D’où les regroupements de ports sous une même entité effectués dans plusieurs provinces au cours des dernières années. Amenée à se poursuivre, cette politique va faire évoluer le paysage portuaire chinois tout comme le développement des Free Trade Zones, qui donnent un avantage indéniable aux ports situés dans leur périmètre ou à proximité.

L’intégration est ainsi à l’ordre du jour dans le delta de la Rivière des Perles, où Pékin a lancé son projet de Greater Bay Area, en vue d’interconnecter neuf grandes villes chinoises de son pourtour avec Macao et Hong Kong pour créer un des premiers pôles économiques mondiaux, sur le modèle de la Silicon Valley. Au programme, plus de coopération et moins de concurrence dans le secteur portuaire. Un rapport remis aux autorités préconise que Hong Kong se concentre sur le transbordement et les importations à destination de la Chine, Guangzhou sur les liaisons intra-chinoises et Shenzhen sur l’export principalement et, à un degré moindre, sur les imports. Pékin doit encore décider et ses choix pourraient être influencés par les événements de Hong Kong. En attendant, China Merchants Group a dévoilé son intention de faire de Shekou, à Shenzhen, le plus gros importateur de fruits du sud de la Chine.

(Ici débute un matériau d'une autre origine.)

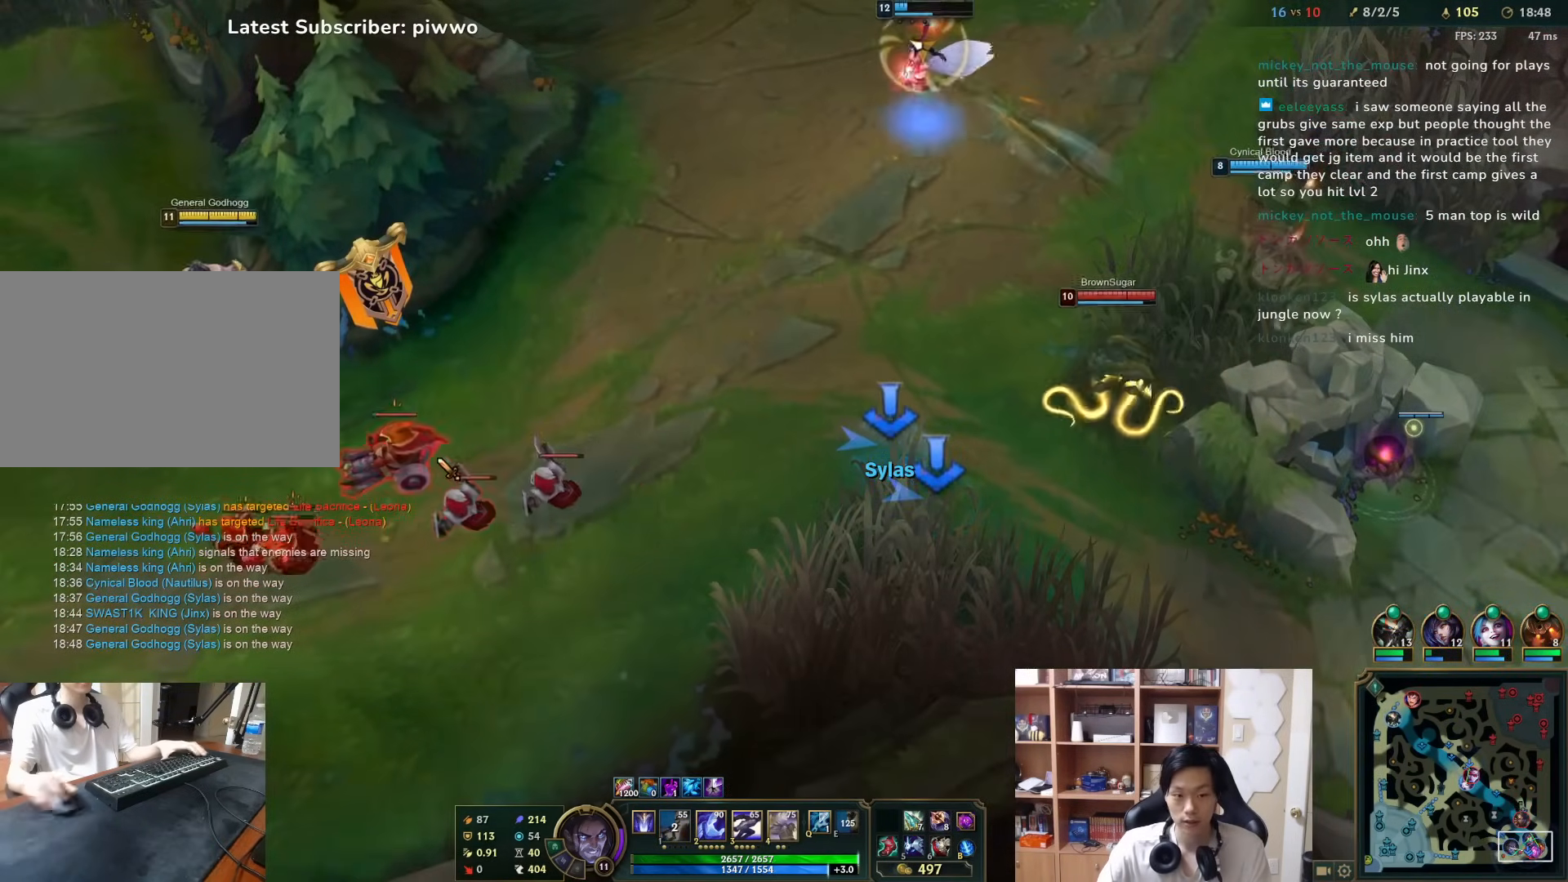
{"keys": [], "mouse": ["right"], "events": [[17, "2", "down"], [100, "2", "up"], [300, "mouse_right", "down"], [400, "mouse_right", "up"], [433, "mouse_right", "down"]]}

Au nord, Liaoning et Shandong…

Au nord du vaste pays, la récente fusion des terminaux à conteneurs de Tianjin va sans nul doute produire ses effets en termes de logistique et de coûts. Mais ce qui retient le plus l’attention dans cette région, ce sont les évolutions dans les provinces du Liaoning et du Shandong qui ont, entre 2017 et 2018, parachevé l’intégration de leurs ports avec chacune une Free Trade Zone (FTZ). Ayant China Merchants Group pour actionnaire majoritaire, Liaoning Port Group a investi en partenariat avec Russian Railway dans la construction d’un centre logistique près de Moscou. Livré en principe courant 2020, il doit favoriser le transport par rail de conteneurs de l’Europe vers la Chine via Dalian.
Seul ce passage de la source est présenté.